- Origin: Kolkata, West Bengal, India
- Genres: Rock, Pop, Jazz
- Years active: 2006–present
- Members: Biswabijoy Sen Shonit Bagchi
- Past members: Jishnu Dasgupta Koushik Chakraborty Anirban Gomes Parantap Basu Amritava Biswas Shuddha Satya Dey Mallick Saikat Chatterjee Prosenjit Bhattacharyya

= Kollage (band) =

Kollage is a Hindi Rock/Pop Band from Kolkata, India, which has performed all over India and has helped popularize different genres of music likes soul, blues, jazz in Hindi music through their original work. They are most popular for their live acts in the corporate and club circuit and have created a niche for themselves as the "Rockers from the IT industry". They have the distinction of being a very rare instance (probably the first) of a Hindi band from the Software Industry (TCS) in India to have cut an original album.

==History==

Kollage is a Hindi Rock/Pop/Blues band formed by musicians who are also associates of TATA Consultancy Services (TCS), Kolkata. The band started back in 2003 and was brought together by Biswabijoy Sen and Koushik Chakraborty. Jishnu Dasgupta, Anirban Gomes and Prosenjit Bhattacharyya completed the initial line-up of the band. Back then, Kollage mostly played covers, mostly in the Indipop genre. Their IT background was a novelty and during 2003, they played quite a few gigs in Kolkata.

==The Second Coming==

Back from an overseas assignment in early 2005, Biswabijoy Sen along with a new group of musicians - all of them once again from TCS - regrouped and "Kollage" was back; albeit as Rock/Blues inspired outfit. The new lineup included Shonit Bagchi, Parantap Basu, Amritava Biswas, Shuddha Satya Dey Mallick and Saikat Chatterjee.
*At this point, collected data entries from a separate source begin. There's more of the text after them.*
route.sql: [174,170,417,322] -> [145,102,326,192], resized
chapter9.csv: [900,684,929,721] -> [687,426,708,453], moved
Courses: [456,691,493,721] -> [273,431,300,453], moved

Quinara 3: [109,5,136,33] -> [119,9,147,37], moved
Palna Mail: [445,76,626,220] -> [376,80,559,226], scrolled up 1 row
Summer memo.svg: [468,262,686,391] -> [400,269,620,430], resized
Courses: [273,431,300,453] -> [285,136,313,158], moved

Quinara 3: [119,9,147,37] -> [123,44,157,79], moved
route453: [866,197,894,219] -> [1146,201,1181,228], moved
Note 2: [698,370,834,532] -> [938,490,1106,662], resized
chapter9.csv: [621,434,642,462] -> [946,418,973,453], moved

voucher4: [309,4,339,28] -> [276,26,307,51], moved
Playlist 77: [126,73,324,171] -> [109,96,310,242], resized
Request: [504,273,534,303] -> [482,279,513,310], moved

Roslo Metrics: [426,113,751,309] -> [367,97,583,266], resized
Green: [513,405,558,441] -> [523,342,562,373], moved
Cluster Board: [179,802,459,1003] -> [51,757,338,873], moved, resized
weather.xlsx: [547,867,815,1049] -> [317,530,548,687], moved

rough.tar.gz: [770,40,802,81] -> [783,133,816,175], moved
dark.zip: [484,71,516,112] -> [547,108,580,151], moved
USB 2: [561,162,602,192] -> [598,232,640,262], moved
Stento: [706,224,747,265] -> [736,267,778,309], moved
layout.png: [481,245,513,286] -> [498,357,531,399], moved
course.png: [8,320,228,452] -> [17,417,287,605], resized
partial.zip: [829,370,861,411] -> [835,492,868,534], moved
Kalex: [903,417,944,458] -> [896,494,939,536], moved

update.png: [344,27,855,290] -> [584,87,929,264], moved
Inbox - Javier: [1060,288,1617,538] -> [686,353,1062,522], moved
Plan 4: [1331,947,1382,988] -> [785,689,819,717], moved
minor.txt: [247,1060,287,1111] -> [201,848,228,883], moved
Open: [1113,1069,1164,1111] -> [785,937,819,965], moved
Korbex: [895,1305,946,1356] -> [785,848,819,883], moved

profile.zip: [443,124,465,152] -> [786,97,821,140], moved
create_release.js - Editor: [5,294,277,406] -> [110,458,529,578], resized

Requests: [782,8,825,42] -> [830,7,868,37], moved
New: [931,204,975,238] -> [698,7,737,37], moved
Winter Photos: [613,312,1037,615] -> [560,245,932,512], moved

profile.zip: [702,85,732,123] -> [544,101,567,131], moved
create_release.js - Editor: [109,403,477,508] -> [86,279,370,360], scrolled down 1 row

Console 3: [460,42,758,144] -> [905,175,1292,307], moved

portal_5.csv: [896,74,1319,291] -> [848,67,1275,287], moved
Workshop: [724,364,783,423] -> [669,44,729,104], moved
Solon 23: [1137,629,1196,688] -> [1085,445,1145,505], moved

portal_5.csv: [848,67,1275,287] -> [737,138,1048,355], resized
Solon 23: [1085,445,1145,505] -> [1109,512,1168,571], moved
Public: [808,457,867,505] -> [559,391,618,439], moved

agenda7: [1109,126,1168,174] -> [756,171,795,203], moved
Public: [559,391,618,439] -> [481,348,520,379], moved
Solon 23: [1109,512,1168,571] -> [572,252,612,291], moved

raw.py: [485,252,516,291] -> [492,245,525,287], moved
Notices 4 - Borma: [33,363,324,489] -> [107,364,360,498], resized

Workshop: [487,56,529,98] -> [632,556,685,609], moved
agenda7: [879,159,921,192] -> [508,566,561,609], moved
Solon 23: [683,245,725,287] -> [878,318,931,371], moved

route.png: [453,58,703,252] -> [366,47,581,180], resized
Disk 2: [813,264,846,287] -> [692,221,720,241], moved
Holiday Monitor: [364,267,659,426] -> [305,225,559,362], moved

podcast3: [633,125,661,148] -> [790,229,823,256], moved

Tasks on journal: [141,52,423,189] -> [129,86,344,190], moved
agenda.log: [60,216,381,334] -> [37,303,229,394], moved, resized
The big break came when they participated and won the TCS organized band contest named "RockMetazz" in Mumbai. "June", their first album, produced by TCS Maitree was released on 16 October 2006.

==Present==

Biswabijoy (Singer/Songwriter/Rhythm Guitars) and Shonit (Bass Guitar) continue to perform the originals as well as covers in both Hindi and Bengali with various artistes.